しかして右兵士等の右加害行為が原告主張の如くその職務執行外の個人としての行為であるから原告は右兵士等に対して不法行為に基く賠償請求権を取得するものと解すべきである。

尤も右権利が如何なる国の法律に基くものであるかは問題であり一般に之を決定する事は困難であるが、本件の如き行為は今日の文明国に於て不法行為を構成すべきは明であるから加害者所属本国法上に於ても不法行為を構成すると解すべきである。此の場合被害者は右所属本国法によつて権利を取得する。日本の民法の不法行為に関する規定が占領軍の兵士に直接適用されると見る事は可なり困難であるが其の本国法に於て不法行為地の法律を適用する事になつて居れば日本の民法の規定が適用さるべきは言を俟たない。(之れが国際私法上普通認められる原則ではある。)併し本件に於ては此の点は具体的に証明されて居らず、又具体的に証明する事も不可能である事は本件の事実自体に徴し推測し得る。けれども原告が損害賠償の権利を取得する事だけは前記理由により之を肯定するに十分であり、然も日本の民法によるも同様であり、且つ、平和条約は寧ろ此の種の権利の存在を前提とするものと解する事が出来る。

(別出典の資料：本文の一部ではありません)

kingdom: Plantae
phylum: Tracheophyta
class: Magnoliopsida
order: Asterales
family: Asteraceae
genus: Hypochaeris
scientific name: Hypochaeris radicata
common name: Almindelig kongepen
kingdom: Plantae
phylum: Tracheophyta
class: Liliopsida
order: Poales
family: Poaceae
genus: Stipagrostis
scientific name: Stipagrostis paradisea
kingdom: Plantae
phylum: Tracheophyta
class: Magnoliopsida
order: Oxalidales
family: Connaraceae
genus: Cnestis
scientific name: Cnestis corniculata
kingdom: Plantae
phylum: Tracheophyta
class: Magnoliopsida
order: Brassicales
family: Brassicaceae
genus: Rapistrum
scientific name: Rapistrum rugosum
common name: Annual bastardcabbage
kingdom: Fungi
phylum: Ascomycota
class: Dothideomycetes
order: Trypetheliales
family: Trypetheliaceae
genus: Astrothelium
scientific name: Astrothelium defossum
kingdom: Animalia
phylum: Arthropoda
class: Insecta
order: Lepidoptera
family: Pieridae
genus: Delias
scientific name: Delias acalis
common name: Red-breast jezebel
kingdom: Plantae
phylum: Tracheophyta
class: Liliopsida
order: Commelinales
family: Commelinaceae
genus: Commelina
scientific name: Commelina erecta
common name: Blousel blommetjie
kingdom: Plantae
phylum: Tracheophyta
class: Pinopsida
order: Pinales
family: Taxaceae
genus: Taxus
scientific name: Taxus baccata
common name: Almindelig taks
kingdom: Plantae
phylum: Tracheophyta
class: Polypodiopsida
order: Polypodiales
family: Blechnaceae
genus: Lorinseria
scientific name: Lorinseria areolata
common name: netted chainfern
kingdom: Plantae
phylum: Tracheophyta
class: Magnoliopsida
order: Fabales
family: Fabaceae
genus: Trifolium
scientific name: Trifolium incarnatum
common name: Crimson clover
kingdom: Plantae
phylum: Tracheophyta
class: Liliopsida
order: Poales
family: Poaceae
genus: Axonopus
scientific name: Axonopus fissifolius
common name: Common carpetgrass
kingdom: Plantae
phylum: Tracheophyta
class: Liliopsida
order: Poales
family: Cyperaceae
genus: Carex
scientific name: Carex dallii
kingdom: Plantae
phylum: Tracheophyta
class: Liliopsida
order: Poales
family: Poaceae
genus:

(二)、平和条約第十九条(a)項は我国に連合国軍隊又は政府当局が存在していた事実から生じた我国及び我国民の連合国及び連合国民に対するすべての請求権を放棄する趣旨であると解すべきである。何故なれば同条に於ては「連合国及びその国民に対する日本国及びその国民の」すべての請求権を放棄すると規定されて居り、右放棄される権利は所謂国の外交保護権と国民の個々の権利とを包含する事は明だからである。故に此の点に干する被告の主張は失当であり、原告の損害賠償請求権は同条(a)項によつて消滅したと云うべきである。

(三)、平和条約は我国がポツダム宣言を受諾し無条件降伏を為し、敗戦国として締結したものである。従つて右条約締結にあたりその内容に関しては、内閣及び国会は結局においては憲法その他国内法令の制限を受けるものではない。よつて右条約締結によつて国民の権利が侵され損害を与えることになつたとしても、これを以て違法な公権力の行使ということはできない。

(四)、原告主張の閣議決定は、その標題の示すとおり進駐軍事故により被害を受けた者に対する見舞金の支給に関するものであつて、右事故の加害者の損害賠償債務を被告が保証した趣旨のものではないから、被告が右決定に基き前記兵士等の損害賠償債務を保証したものとは認められない。

(五)、よつて原告の本訴請求はその余の点について判断するまでもなく理由がない。

(六)、訴訟費用負担の裁判は民事訴訟法第八十九条による。